Return each line of the data below that contains the string "values". Case counts.

[Excerpted records]:
------------------------------------

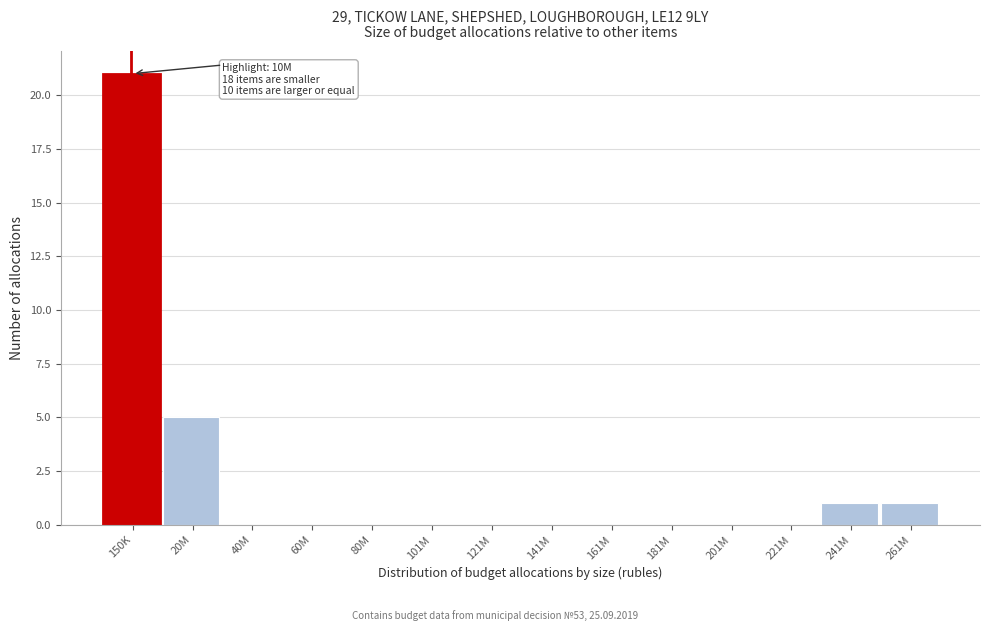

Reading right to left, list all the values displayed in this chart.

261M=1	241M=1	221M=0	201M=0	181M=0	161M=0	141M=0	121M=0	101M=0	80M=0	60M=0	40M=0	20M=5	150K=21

------------------------------------

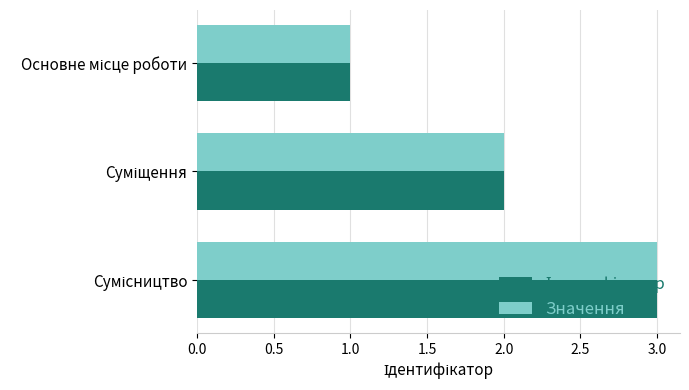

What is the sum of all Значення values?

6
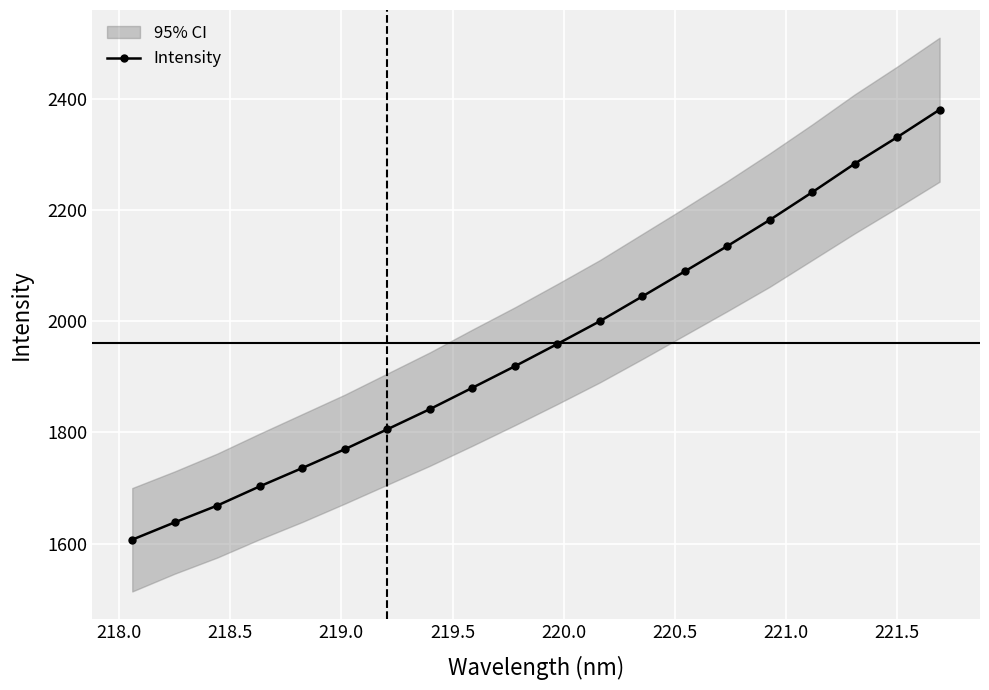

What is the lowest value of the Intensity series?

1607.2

------------------------------------

[Exercise output]:
Reading right to left, list all the values displayed in this chart.
What is the sum of all Значення values?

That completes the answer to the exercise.